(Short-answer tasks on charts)
###
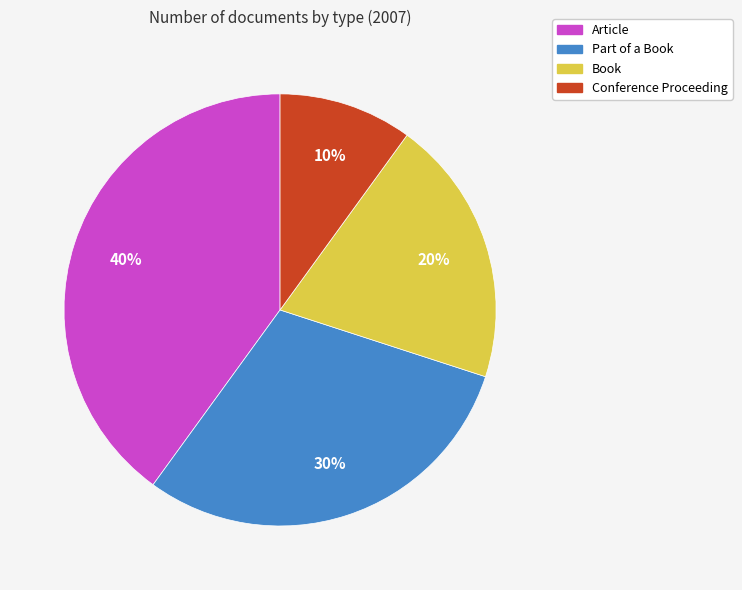

To the nearest percent, what is the difference between the Article and Book slice percentages?

20%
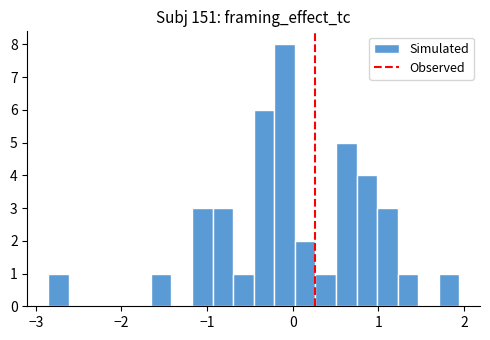

Around what value on the x-axis is the tallest bar? Give the approximate position of its centre, as read against the axis.

-0.1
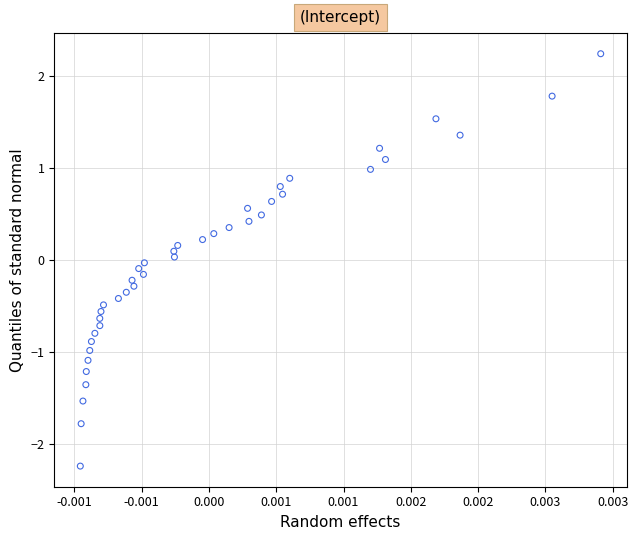

Count the number of points in this scatter plot.

40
###
= TASK STATEMENT =
Print the text of all the rows above verbatim, leaving out the pictures.

= ANSWER TO THE PROBLEM =
To the nearest percent, what is the difference between the Article and Book slice percentages?

20%

Around what value on the x-axis is the tallest bar? Give the approximate position of its centre, as read against the axis.

-0.1

Count the number of points in this scatter plot.

40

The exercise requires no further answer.